◆ Material to process ◆

┄┄┄┄┄┄┄┄┄┄┄┄┄┄┄┄┄┄┄┄

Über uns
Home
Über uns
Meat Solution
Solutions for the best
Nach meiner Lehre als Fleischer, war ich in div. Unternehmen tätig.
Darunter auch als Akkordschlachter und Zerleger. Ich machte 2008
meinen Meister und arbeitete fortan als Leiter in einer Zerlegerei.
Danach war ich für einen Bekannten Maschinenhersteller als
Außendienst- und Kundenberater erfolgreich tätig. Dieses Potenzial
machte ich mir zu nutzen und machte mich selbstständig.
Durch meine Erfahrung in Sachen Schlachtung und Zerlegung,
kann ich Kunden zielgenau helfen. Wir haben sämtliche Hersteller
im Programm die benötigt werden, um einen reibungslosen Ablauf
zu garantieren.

┄┄┄┄┄┄┄┄┄┄┄┄┄┄┄┄┄┄┄┄

◆ What is needed ◆
Reproduce all of the entries, putting "Schlachterei" in place of "Zerlegerei" and keeping everything else unchanged.

◆ Your solution ◆
Über uns
Home
Über uns
Meat Solution
Solutions for the best
Nach meiner Lehre als Fleischer, war ich in div. Unternehmen tätig.
Darunter auch als Akkordschlachter und Zerleger. Ich machte 2008
meinen Meister und arbeitete fortan als Leiter in einer Schlachterei.
Danach war ich für einen Bekannten Maschinenhersteller als
Außendienst- und Kundenberater erfolgreich tätig. Dieses Potenzial
machte ich mir zu nutzen und machte mich selbstständig.
Durch meine Erfahrung in Sachen Schlachtung und Zerlegung,
kann ich Kunden zielgenau helfen. Wir haben sämtliche Hersteller
im Programm die benötigt werden, um einen reibungslosen Ablauf
zu garantieren.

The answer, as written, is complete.